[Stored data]
§ §

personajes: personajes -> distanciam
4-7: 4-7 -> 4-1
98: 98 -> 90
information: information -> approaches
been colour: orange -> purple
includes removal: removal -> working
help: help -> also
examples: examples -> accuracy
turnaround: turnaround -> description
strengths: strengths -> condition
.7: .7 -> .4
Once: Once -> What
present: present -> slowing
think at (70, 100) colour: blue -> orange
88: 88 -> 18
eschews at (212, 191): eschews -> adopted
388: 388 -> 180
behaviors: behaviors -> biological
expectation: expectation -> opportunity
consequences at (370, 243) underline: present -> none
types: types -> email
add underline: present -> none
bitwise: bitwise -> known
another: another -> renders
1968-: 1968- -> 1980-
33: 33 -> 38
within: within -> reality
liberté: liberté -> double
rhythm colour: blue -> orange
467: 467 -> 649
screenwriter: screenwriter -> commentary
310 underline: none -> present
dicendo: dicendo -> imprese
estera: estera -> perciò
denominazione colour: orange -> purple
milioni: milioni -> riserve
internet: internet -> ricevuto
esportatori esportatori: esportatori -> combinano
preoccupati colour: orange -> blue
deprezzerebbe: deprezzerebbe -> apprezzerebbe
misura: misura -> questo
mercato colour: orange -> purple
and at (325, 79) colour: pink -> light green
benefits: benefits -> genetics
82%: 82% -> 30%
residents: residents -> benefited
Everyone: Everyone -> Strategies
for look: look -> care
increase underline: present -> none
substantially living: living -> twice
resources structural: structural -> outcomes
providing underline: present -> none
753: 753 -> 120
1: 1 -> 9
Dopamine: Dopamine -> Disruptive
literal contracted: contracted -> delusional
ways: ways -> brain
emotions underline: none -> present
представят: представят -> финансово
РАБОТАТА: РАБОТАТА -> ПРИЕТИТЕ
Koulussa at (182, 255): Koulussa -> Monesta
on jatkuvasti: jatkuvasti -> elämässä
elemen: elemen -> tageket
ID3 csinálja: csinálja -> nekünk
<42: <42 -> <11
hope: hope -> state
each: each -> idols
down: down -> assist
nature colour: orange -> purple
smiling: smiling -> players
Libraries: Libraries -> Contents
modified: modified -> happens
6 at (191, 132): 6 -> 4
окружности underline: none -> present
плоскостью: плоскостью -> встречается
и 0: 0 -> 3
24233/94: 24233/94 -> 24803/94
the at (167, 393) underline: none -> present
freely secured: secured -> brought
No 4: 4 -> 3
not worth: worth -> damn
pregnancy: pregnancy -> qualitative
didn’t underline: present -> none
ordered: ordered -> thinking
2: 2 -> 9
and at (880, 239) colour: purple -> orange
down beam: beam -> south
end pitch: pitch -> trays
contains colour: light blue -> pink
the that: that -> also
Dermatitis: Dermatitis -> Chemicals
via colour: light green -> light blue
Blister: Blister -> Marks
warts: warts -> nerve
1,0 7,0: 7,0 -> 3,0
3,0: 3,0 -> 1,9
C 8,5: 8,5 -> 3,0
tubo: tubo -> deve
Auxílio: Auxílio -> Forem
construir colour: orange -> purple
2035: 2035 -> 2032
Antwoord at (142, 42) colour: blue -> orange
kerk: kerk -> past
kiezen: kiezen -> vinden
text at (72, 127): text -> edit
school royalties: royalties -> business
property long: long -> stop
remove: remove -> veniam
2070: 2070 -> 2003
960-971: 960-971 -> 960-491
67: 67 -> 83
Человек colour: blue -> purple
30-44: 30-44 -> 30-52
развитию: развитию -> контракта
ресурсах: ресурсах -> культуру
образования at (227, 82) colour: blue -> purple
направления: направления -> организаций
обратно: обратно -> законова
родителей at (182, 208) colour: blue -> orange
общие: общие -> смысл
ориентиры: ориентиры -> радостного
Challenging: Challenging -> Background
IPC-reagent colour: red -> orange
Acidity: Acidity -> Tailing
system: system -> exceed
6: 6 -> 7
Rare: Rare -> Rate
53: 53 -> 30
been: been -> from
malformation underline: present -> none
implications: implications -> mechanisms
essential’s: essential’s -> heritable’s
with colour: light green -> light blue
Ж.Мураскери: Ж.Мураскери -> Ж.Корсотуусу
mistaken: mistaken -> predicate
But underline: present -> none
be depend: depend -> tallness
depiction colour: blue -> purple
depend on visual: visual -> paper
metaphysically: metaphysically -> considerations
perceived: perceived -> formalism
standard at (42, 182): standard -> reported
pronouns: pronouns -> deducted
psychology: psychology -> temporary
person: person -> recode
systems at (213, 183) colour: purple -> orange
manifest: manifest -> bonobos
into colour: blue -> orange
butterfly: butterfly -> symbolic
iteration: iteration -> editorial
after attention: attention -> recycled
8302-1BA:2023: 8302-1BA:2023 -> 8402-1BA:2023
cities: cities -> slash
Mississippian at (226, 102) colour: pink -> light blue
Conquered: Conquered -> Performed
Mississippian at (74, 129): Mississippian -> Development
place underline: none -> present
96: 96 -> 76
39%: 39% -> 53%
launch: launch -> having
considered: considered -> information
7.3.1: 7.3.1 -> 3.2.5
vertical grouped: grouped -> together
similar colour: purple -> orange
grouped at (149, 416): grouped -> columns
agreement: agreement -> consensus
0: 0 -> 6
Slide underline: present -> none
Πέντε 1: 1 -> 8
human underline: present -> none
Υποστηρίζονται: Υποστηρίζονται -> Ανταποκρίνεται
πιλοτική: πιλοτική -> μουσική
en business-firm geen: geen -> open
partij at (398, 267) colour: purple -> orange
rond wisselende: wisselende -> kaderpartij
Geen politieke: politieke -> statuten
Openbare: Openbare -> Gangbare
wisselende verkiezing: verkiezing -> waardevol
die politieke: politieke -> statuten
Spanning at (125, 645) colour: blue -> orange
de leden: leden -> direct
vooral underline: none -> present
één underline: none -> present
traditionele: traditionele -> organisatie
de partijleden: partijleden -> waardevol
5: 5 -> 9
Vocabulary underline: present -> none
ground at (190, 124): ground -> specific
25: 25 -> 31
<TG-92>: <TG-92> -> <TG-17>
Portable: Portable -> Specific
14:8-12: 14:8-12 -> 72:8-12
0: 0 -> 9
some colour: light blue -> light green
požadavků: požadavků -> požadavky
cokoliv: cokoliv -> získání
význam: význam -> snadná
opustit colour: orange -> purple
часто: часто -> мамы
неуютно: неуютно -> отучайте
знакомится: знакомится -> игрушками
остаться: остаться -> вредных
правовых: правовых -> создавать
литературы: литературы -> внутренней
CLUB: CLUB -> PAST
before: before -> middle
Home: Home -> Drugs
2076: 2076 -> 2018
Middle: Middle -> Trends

§ §

Goal: Can you copy every one of the records above word for word?

Solution:
personajes: personajes -> distanciam
4-7: 4-7 -> 4-1
98: 98 -> 90
information: information -> approaches
been colour: orange -> purple
includes removal: removal -> working
help: help -> also
examples: examples -> accuracy
turnaround: turnaround -> description
strengths: strengths -> condition
.7: .7 -> .4
Once: Once -> What
present: present -> slowing
think at (70, 100) colour: blue -> orange
88: 88 -> 18
eschews at (212, 191): eschews -> adopted
388: 388 -> 180
behaviors: behaviors -> biological
expectation: expectation -> opportunity
consequences at (370, 243) underline: present -> none
types: types -> email
add underline: present -> none
bitwise: bitwise -> known
another: another -> renders
1968-: 1968- -> 1980-
33: 33 -> 38
within: within -> reality
liberté: liberté -> double
rhythm colour: blue -> orange
467: 467 -> 649
screenwriter: screenwriter -> commentary
310 underline: none -> present
dicendo: dicendo -> imprese
estera: estera -> perciò
denominazione colour: orange -> purple
milioni: milioni -> riserve
internet: internet -> ricevuto
esportatori esportatori: esportatori -> combinano
preoccupati colour: orange -> blue
deprezzerebbe: deprezzerebbe -> apprezzerebbe
misura: misura -> questo
mercato colour: orange -> purple
and at (325, 79) colour: pink -> light green
benefits: benefits -> genetics
82%: 82% -> 30%
residents: residents -> benefited
Everyone: Everyone -> Strategies
for look: look -> care
increase underline: present -> none
substantially living: living -> twice
resources structural: structural -> outcomes
providing underline: present -> none
753: 753 -> 120
1: 1 -> 9
Dopamine: Dopamine -> Disruptive
literal contracted: contracted -> delusional
ways: ways -> brain
emotions underline: none -> present
представят: представят -> финансово
РАБОТАТА: РАБОТАТА -> ПРИЕТИТЕ
Koulussa at (182, 255): Koulussa -> Monesta
on jatkuvasti: jatkuvasti -> elämässä
elemen: elemen -> tageket
ID3 csinálja: csinálja -> nekünk
<42: <42 -> <11
hope: hope -> state
each: each -> idols
down: down -> assist
nature colour: orange -> purple
smiling: smiling -> players
Libraries: Libraries -> Contents
modified: modified -> happens
6 at (191, 132): 6 -> 4
окружности underline: none -> present
плоскостью: плоскостью -> встречается
и 0: 0 -> 3
24233/94: 24233/94 -> 24803/94
the at (167, 393) underline: none -> present
freely secured: secured -> brought
No 4: 4 -> 3
not worth: worth -> damn
pregnancy: pregnancy -> qualitative
didn’t underline: present -> none
ordered: ordered -> thinking
2: 2 -> 9
and at (880, 239) colour: purple -> orange
down beam: beam -> south
end pitch: pitch -> trays
contains colour: light blue -> pink
the that: that -> also
Dermatitis: Dermatitis -> Chemicals
via colour: light green -> light blue
Blister: Blister -> Marks
warts: warts -> nerve
1,0 7,0: 7,0 -> 3,0
3,0: 3,0 -> 1,9
C 8,5: 8,5 -> 3,0
tubo: tubo -> deve
Auxílio: Auxílio -> Forem
construir colour: orange -> purple
2035: 2035 -> 2032
Antwoord at (142, 42) colour: blue -> orange
kerk: kerk -> past
kiezen: kiezen -> vinden
text at (72, 127): text -> edit
school royalties: royalties -> business
property long: long -> stop
remove: remove -> veniam
2070: 2070 -> 2003
960-971: 960-971 -> 960-491
67: 67 -> 83
Человек colour: blue -> purple
30-44: 30-44 -> 30-52
развитию: развитию -> контракта
ресурсах: ресурсах -> культуру
образования at (227, 82) colour: blue -> purple
направления: направления -> организаций
обратно: обратно -> законова
родителей at (182, 208) colour: blue -> orange
общие: общие -> смысл
ориентиры: ориентиры -> радостного
Challenging: Challenging -> Background
IPC-reagent colour: red -> orange
Acidity: Acidity -> Tailing
system: system -> exceed
6: 6 -> 7
Rare: Rare -> Rate
53: 53 -> 30
been: been -> from
malformation underline: present -> none
implications: implications -> mechanisms
essential’s: essential’s -> heritable’s
with colour: light green -> light blue
Ж.Мураскери: Ж.Мураскери -> Ж.Корсотуусу
mistaken: mistaken -> predicate
But underline: present -> none
be depend: depend -> tallness
depiction colour: blue -> purple
depend on visual: visual -> paper
metaphysically: metaphysically -> considerations
perceived: perceived -> formalism
standard at (42, 182): standard -> reported
pronouns: pronouns -> deducted
psychology: psychology -> temporary
person: person -> recode
systems at (213, 183) colour: purple -> orange
manifest: manifest -> bonobos
into colour: blue -> orange
butterfly: butterfly -> symbolic
iteration: iteration -> editorial
after attention: attention -> recycled
8302-1BA:2023: 8302-1BA:2023 -> 8402-1BA:2023
cities: cities -> slash
Mississippian at (226, 102) colour: pink -> light blue
Conquered: Conquered -> Performed
Mississippian at (74, 129): Mississippian -> Development
place underline: none -> present
96: 96 -> 76
39%: 39% -> 53%
launch: launch -> having
considered: considered -> information
7.3.1: 7.3.1 -> 3.2.5
vertical grouped: grouped -> together
similar colour: purple -> orange
grouped at (149, 416): grouped -> columns
agreement: agreement -> consensus
0: 0 -> 6
Slide underline: present -> none
Πέντε 1: 1 -> 8
human underline: present -> none
Υποστηρίζονται: Υποστηρίζονται -> Ανταποκρίνεται
πιλοτική: πιλοτική -> μουσική
en business-firm geen: geen -> open
partij at (398, 267) colour: purple -> orange
rond wisselende: wisselende -> kaderpartij
Geen politieke: politieke -> statuten
Openbare: Openbare -> Gangbare
wisselende verkiezing: verkiezing -> waardevol
die politieke: politieke -> statuten
Spanning at (125, 645) colour: blue -> orange
de leden: leden -> direct
vooral underline: none -> present
één underline: none -> present
traditionele: traditionele -> organisatie
de partijleden: partijleden -> waardevol
5: 5 -> 9
Vocabulary underline: present -> none
ground at (190, 124): ground -> specific
25: 25 -> 31
<TG-92>: <TG-92> -> <TG-17>
Portable: Portable -> Specific
14:8-12: 14:8-12 -> 72:8-12
0: 0 -> 9
some colour: light blue -> light green
požadavků: požadavků -> požadavky
cokoliv: cokoliv -> získání
význam: význam -> snadná
opustit colour: orange -> purple
часто: часто -> мамы
неуютно: неуютно -> отучайте
знакомится: знакомится -> игрушками
остаться: остаться -> вредных
правовых: правовых -> создавать
литературы: литературы -> внутренней
CLUB: CLUB -> PAST
before: before -> middle
Home: Home -> Drugs
2076: 2076 -> 2018
Middle: Middle -> Trends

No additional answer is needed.